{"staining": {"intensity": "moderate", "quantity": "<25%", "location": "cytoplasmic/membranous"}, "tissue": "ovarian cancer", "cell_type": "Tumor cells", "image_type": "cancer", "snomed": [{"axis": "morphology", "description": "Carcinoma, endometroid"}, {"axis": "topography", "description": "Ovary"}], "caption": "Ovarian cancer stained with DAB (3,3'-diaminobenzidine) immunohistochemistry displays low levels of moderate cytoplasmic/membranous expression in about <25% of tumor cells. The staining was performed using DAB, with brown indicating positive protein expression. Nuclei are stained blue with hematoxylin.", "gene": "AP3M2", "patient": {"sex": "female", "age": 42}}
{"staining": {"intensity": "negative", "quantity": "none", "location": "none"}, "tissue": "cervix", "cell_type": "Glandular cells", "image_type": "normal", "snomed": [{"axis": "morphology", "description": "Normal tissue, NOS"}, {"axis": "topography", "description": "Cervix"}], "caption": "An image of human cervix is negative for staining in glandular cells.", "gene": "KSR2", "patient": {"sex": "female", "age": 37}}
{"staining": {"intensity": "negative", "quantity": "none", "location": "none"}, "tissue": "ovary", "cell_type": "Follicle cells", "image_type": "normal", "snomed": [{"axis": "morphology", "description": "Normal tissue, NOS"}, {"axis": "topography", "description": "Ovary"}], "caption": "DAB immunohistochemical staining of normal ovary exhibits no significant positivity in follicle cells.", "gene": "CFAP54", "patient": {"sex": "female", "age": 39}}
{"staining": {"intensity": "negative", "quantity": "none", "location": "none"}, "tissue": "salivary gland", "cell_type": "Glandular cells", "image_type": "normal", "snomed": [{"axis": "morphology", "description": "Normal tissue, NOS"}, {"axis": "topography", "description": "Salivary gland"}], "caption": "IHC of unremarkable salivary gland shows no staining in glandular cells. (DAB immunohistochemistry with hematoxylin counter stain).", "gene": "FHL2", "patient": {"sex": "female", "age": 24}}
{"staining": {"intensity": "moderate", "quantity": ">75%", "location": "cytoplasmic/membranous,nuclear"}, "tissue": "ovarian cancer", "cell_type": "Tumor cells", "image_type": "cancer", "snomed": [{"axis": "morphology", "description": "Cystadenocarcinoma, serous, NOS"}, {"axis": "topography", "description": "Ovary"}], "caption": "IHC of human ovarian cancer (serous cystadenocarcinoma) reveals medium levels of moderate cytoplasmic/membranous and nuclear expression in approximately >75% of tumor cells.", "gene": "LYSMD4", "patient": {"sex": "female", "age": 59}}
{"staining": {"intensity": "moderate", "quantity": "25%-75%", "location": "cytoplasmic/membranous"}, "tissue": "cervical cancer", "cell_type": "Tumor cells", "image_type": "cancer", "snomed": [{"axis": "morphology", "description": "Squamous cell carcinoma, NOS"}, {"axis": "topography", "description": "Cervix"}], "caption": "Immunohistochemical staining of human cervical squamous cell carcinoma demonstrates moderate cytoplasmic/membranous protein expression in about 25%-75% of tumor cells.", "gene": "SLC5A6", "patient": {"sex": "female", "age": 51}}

Problem to work on ▸ Return the data exactly. Include every record.

Result below ▸
{"staining": {"intensity": "moderate", "quantity": "<25%", "location": "cytoplasmic/membranous"}, "tissue": "ovarian cancer", "cell_type": "Tumor cells", "image_type": "cancer", "snomed": [{"axis": "morphology", "description": "Carcinoma, endometroid"}, {"axis": "topography", "description": "Ovary"}], "caption": "Ovarian cancer stained with DAB (3,3'-diaminobenzidine) immunohistochemistry displays low levels of moderate cytoplasmic/membranous expression in about <25% of tumor cells. The staining was performed using DAB, with brown indicating positive protein expression. Nuclei are stained blue with hematoxylin.", "gene": "AP3M2", "patient": {"sex": "female", "age": 42}}
{"staining": {"intensity": "negative", "quantity": "none", "location": "none"}, "tissue": "cervix", "cell_type": "Glandular cells", "image_type": "normal", "snomed": [{"axis": "morphology", "description": "Normal tissue, NOS"}, {"axis": "topography", "description": "Cervix"}], "caption": "An image of human cervix is negative for staining in glandular cells.", "gene": "KSR2", "patient": {"sex": "female", "age": 37}}
{"staining": {"intensity": "negative", "quantity": "none", "location": "none"}, "tissue": "ovary", "cell_type": "Follicle cells", "image_type": "normal", "snomed": [{"axis": "morphology", "description": "Normal tissue, NOS"}, {"axis": "topography", "description": "Ovary"}], "caption": "DAB immunohistochemical staining of normal ovary exhibits no significant positivity in follicle cells.", "gene": "CFAP54", "patient": {"sex": "female", "age": 39}}
{"staining": {"intensity": "negative", "quantity": "none", "location": "none"}, "tissue": "salivary gland", "cell_type": "Glandular cells", "image_type": "normal", "snomed": [{"axis": "morphology", "description": "Normal tissue, NOS"}, {"axis": "topography", "description": "Salivary gland"}], "caption": "IHC of unremarkable salivary gland shows no staining in glandular cells. (DAB immunohistochemistry with hematoxylin counter stain).", "gene": "FHL2", "patient": {"sex": "female", "age": 24}}
{"staining": {"intensity": "moderate", "quantity": ">75%", "location": "cytoplasmic/membranous,nuclear"}, "tissue": "ovarian cancer", "cell_type": "Tumor cells", "image_type": "cancer", "snomed": [{"axis": "morphology", "description": "Cystadenocarcinoma, serous, NOS"}, {"axis": "topography", "description": "Ovary"}], "caption": "IHC of human ovarian cancer (serous cystadenocarcinoma) reveals medium levels of moderate cytoplasmic/membranous and nuclear expression in approximately >75% of tumor cells.", "gene": "LYSMD4", "patient": {"sex": "female", "age": 59}}
{"staining": {"intensity": "moderate", "quantity": "25%-75%", "location": "cytoplasmic/membranous"}, "tissue": "cervical cancer", "cell_type": "Tumor cells", "image_type": "cancer", "snomed": [{"axis": "morphology", "description": "Squamous cell carcinoma, NOS"}, {"axis": "topography", "description": "Cervix"}], "caption": "Immunohistochemical staining of human cervical squamous cell carcinoma demonstrates moderate cytoplasmic/membranous protein expression in about 25%-75% of tumor cells.", "gene": "SLC5A6", "patient": {"sex": "female", "age": 51}}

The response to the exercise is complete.